● Saved entries:
□ □ □

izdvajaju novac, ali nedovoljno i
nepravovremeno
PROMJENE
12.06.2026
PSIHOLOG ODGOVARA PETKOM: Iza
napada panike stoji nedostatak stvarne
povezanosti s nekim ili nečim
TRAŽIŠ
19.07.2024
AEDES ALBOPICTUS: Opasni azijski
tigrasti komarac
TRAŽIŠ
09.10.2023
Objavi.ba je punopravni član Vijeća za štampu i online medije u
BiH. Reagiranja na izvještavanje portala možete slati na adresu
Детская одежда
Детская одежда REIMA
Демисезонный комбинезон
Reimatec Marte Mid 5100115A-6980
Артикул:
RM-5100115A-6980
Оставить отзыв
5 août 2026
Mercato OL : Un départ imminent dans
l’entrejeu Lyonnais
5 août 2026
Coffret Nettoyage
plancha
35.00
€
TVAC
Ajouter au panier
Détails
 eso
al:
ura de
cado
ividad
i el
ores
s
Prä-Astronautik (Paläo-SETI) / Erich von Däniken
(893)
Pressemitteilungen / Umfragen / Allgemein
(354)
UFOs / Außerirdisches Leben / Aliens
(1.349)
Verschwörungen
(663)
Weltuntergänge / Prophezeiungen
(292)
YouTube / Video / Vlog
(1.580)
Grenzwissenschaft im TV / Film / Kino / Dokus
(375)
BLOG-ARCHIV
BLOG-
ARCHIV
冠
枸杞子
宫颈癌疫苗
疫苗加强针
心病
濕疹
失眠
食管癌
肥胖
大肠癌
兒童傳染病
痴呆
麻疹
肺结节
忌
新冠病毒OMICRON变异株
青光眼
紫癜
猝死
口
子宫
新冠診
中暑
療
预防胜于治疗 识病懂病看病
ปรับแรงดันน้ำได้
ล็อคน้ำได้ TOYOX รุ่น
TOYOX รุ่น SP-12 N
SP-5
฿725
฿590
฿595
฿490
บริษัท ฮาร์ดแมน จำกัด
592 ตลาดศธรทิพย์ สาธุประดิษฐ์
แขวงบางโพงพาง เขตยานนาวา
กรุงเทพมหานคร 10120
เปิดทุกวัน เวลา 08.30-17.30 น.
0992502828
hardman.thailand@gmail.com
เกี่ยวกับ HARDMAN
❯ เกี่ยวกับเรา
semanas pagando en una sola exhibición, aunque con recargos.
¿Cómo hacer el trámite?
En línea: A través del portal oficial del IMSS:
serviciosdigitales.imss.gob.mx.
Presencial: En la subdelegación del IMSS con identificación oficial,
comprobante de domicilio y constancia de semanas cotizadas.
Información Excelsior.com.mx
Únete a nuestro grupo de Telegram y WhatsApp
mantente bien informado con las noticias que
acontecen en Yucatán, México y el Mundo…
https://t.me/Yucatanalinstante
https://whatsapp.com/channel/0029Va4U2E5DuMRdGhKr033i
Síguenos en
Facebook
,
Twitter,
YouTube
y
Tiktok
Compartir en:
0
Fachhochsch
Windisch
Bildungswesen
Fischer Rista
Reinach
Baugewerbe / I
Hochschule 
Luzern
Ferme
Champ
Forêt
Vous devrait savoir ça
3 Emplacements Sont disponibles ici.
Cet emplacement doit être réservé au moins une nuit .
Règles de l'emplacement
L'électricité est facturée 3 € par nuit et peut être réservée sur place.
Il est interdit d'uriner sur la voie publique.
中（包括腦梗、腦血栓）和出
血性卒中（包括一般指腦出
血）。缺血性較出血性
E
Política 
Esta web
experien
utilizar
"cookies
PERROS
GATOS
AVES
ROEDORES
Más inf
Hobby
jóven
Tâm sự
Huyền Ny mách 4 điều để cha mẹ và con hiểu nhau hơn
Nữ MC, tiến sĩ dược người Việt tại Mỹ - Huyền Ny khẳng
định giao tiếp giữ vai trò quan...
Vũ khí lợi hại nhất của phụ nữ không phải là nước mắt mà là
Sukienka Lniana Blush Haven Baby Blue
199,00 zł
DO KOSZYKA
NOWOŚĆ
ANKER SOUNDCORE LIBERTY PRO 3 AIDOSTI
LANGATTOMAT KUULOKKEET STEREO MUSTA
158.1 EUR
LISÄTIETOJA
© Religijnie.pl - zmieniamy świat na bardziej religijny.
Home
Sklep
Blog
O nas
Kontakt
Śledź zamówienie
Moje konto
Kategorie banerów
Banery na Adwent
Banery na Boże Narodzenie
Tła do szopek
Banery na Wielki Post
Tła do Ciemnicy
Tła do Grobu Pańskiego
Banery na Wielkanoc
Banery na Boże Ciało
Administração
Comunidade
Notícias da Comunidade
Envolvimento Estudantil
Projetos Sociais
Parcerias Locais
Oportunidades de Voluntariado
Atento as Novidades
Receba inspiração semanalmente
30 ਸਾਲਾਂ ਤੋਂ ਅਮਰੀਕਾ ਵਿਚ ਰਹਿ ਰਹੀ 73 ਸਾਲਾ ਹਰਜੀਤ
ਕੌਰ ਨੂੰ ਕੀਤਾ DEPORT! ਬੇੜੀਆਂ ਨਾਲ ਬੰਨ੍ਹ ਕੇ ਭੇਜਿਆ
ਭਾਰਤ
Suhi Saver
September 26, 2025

□ □ □

● WHAT YOU NEED TO DO:
Copy out every line of the records above word for word, in the same order.

● WRITTEN SOLUTION:
izdvajaju novac, ali nedovoljno i
nepravovremeno
PROMJENE
12.06.2026
PSIHOLOG ODGOVARA PETKOM: Iza
napada panike stoji nedostatak stvarne
povezanosti s nekim ili nečim
TRAŽIŠ
19.07.2024
AEDES ALBOPICTUS: Opasni azijski
tigrasti komarac
TRAŽIŠ
09.10.2023
Objavi.ba je punopravni član Vijeća za štampu i online medije u
BiH. Reagiranja na izvještavanje portala možete slati na adresu
Детская одежда
Детская одежда REIMA
Демисезонный комбинезон
Reimatec Marte Mid 5100115A-6980
Артикул:
RM-5100115A-6980
Оставить отзыв
5 août 2026
Mercato OL : Un départ imminent dans
l’entrejeu Lyonnais
5 août 2026
Coffret Nettoyage
plancha
35.00
€
TVAC
Ajouter au panier
Détails
 eso
al:
ura de
cado
ividad
i el
ores
s
Prä-Astronautik (Paläo-SETI) / Erich von Däniken
(893)
Pressemitteilungen / Umfragen / Allgemein
(354)
UFOs / Außerirdisches Leben / Aliens
(1.349)
Verschwörungen
(663)
Weltuntergänge / Prophezeiungen
(292)
YouTube / Video / Vlog
(1.580)
Grenzwissenschaft im TV / Film / Kino / Dokus
(375)
BLOG-ARCHIV
BLOG-
ARCHIV
冠
枸杞子
宫颈癌疫苗
疫苗加强针
心病
濕疹
失眠
食管癌
肥胖
大肠癌
兒童傳染病
痴呆
麻疹
肺结节
忌
新冠病毒OMICRON变异株
青光眼
紫癜
猝死
口
子宫
新冠診
中暑
療
预防胜于治疗 识病懂病看病
ปรับแรงดันน้ำได้
ล็อคน้ำได้ TOYOX รุ่น
TOYOX รุ่น SP-12 N
SP-5
฿725
฿590
฿595
฿490
บริษัท ฮาร์ดแมน จำกัด
592 ตลาดศธรทิพย์ สาธุประดิษฐ์
แขวงบางโพงพาง เขตยานนาวา
กรุงเทพมหานคร 10120
เปิดทุกวัน เวลา 08.30-17.30 น.
0992502828
hardman.thailand@gmail.com
เกี่ยวกับ HARDMAN
❯ เกี่ยวกับเรา
semanas pagando en una sola exhibición, aunque con recargos.
¿Cómo hacer el trámite?
En línea: A través del portal oficial del IMSS:
serviciosdigitales.imss.gob.mx.
Presencial: En la subdelegación del IMSS con identificación oficial,
comprobante de domicilio y constancia de semanas cotizadas.
Información Excelsior.com.mx
Únete a nuestro grupo de Telegram y WhatsApp
mantente bien informado con las noticias que
acontecen en Yucatán, México y el Mundo…
https://t.me/Yucatanalinstante
https://whatsapp.com/channel/0029Va4U2E5DuMRdGhKr033i
Síguenos en
Facebook
,
Twitter,
YouTube
y
Tiktok
Compartir en:
0
Fachhochsch
Windisch
Bildungswesen
Fischer Rista
Reinach
Baugewerbe / I
Hochschule 
Luzern
Ferme
Champ
Forêt
Vous devrait savoir ça
3 Emplacements Sont disponibles ici.
Cet emplacement doit être réservé au moins une nuit .
Règles de l'emplacement
L'électricité est facturée 3 € par nuit et peut être réservée sur place.
Il est interdit d'uriner sur la voie publique.
中（包括腦梗、腦血栓）和出
血性卒中（包括一般指腦出
血）。缺血性較出血性
E
Política 
Esta web
experien
utilizar
"cookies
PERROS
GATOS
AVES
ROEDORES
Más inf
Hobby
jóven
Tâm sự
Huyền Ny mách 4 điều để cha mẹ và con hiểu nhau hơn
Nữ MC, tiến sĩ dược người Việt tại Mỹ - Huyền Ny khẳng
định giao tiếp giữ vai trò quan...
Vũ khí lợi hại nhất của phụ nữ không phải là nước mắt mà là
Sukienka Lniana Blush Haven Baby Blue
199,00 zł
DO KOSZYKA
NOWOŚĆ
ANKER SOUNDCORE LIBERTY PRO 3 AIDOSTI
LANGATTOMAT KUULOKKEET STEREO MUSTA
158.1 EUR
LISÄTIETOJA
© Religijnie.pl - zmieniamy świat na bardziej religijny.
Home
Sklep
Blog
O nas
Kontakt
Śledź zamówienie
Moje konto
Kategorie banerów
Banery na Adwent
Banery na Boże Narodzenie
Tła do szopek
Banery na Wielki Post
Tła do Ciemnicy
Tła do Grobu Pańskiego
Banery na Wielkanoc
Banery na Boże Ciało
Administração
Comunidade
Notícias da Comunidade
Envolvimento Estudantil
Projetos Sociais
Parcerias Locais
Oportunidades de Voluntariado
Atento as Novidades
Receba inspiração semanalmente
30 ਸਾਲਾਂ ਤੋਂ ਅਮਰੀਕਾ ਵਿਚ ਰਹਿ ਰਹੀ 73 ਸਾਲਾ ਹਰਜੀਤ
ਕੌਰ ਨੂੰ ਕੀਤਾ DEPORT! ਬੇੜੀਆਂ ਨਾਲ ਬੰਨ੍ਹ ਕੇ ਭੇਜਿਆ
ਭਾਰਤ
Suhi Saver
September 26, 2025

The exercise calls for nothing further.